The 2018 Toyota Vios has been given a facelift. Officially going on sale Summer 2018, it is now in-line with Toyota’s current design language. Love it or hate it, this big fish mouth Vios styling is much more aggressive than its predecessor, which was rather dull and uninspiring. Toyota Taiwan decided to retain the Vios name for this facelift, whereas Toyota Thailand chose to name this model as the Yaris Activ while keeping the Vios name with the previous design. This model is still different from Toyota USA’s Mazda2 sedan based Toyota Yaris (The iA name was dropped from the Yaris name for the 2019 model year).
Style and specs:
The styling is of this revised Vios is subjective, which is either aggressive or ugly depending how you look at it. The big mouth gives it a much bolder for sure, but the styling still isn’t too overly exciting. Projector halogen headlights and LED daytime running lights round out the front fascia, while restyled swooping taillights now extend to the redesigned trunk deck.

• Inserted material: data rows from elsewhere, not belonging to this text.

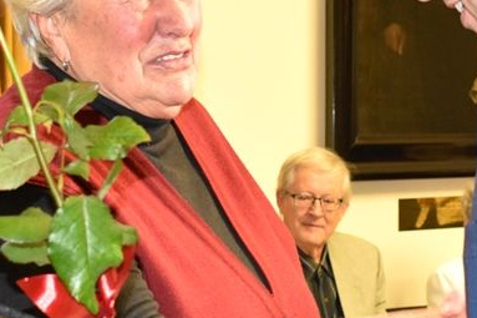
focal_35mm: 116
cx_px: 254
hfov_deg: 17.6
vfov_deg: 11.8
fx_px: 1541
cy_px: 195
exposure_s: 1/60
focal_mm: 29
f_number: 5.6
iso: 2500
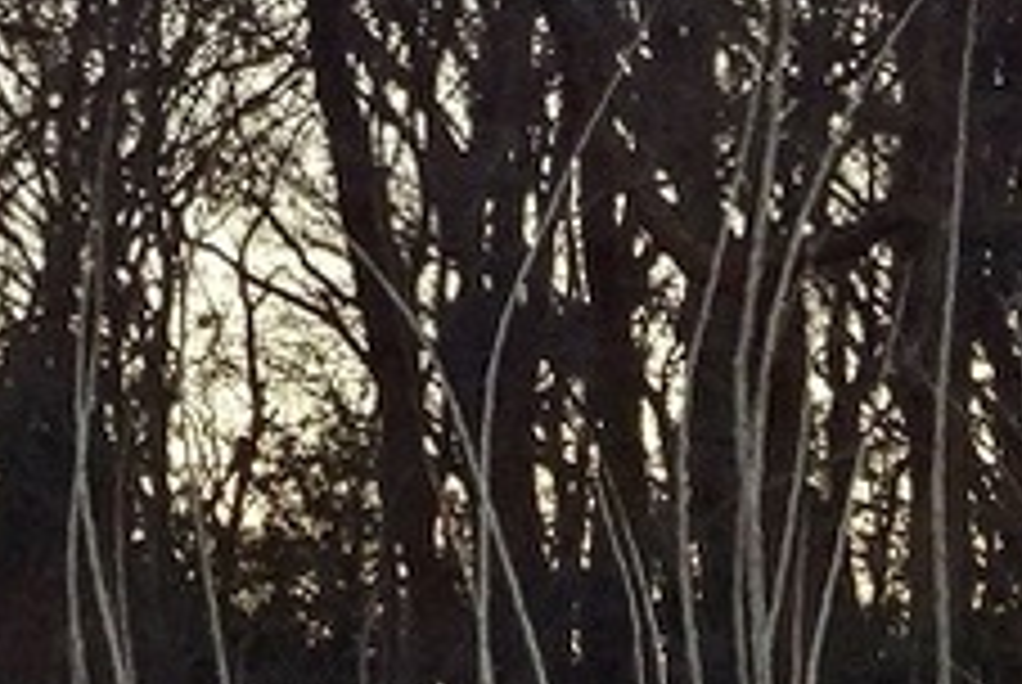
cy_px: -698
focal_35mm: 486
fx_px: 13815
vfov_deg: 2.8
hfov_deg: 4.2
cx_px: 599
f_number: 5
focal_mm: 14.12
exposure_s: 1/100
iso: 100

A new CVT transmission replaces the ancient 4 speed automatic transmission. Two driving modes now give you a choice of driving, Eco or Sport. The 1.5L 1NZ-FE dual VVT-i inline-4 cylinder is unchanged, but it gets a one horsepower bump, which now produces 107hp at 6,000 rpm and 103 lb–ft. @ 4200 rpm.
What is unusual for the refreshed Toyota Vios is a slew of safety features that are now standard. Seven airbags, along with stability control (VSC), anti-lock brakes, EBD, and brake assist are all standard.
Measurements of the Toyota Vios sedan is the following: Wheelbase 2,550 mm (100.4 in), Length 4,410 mm (173.6 in), Width 1,700 mm (66.9 in), Height 1,475 mm (58.1 in).
With all the standard safety equipment, the pricing of the new Vios has increased to $18,150 USD (NT$549,000) [$16,750 USD (NT$519,000) was the starting price of the Toyota Vios in 2015] for the base to $21,150 USD (NT$639,000) for the top of the line.
So how does the revised Toyota Vios drive? The predecessor was quite lackluster. The problems that plagued the Vios was handling, ride, and interior noise, all of which didn’t make all that exciting to drive. I am happy to say that this face-lifted Vios is now more driver engaging. The CVT transmission offers both Eco and Sport modes, which gives the driver a choice of either efficiency or fun. During the test drive I chose the Sports mode. Handling-wise, the direct steering and compact dimensions make maneuvering predictable especially in a crowded city. The CVT simulates 7 speeds without that belt feeling of other CVTs. The ride is more competent on all types of roads, improved NVH reduces road noise protruding into the cabin driving on local roads, but at higher speeds the road noise becomes quite noticeable though. The 1.5L engine is peppy, despite the high rev bands. Acceleration and keeping up with traffic is improved over its predecessor, yet at highway speeds of 65mph (110km/h) the car still gets fidgety.
Stars: 3 of 5
This all-new Vios is a big improvement over its predecessor. The improved ride comfort and standard safety features now puts it in same league with its competitors, such as the Ford Escort, Honda City, and Luxgen S3. The low costs of ownership and bulletproof reliability will keep the Vios on the top of sales charts in Taiwan.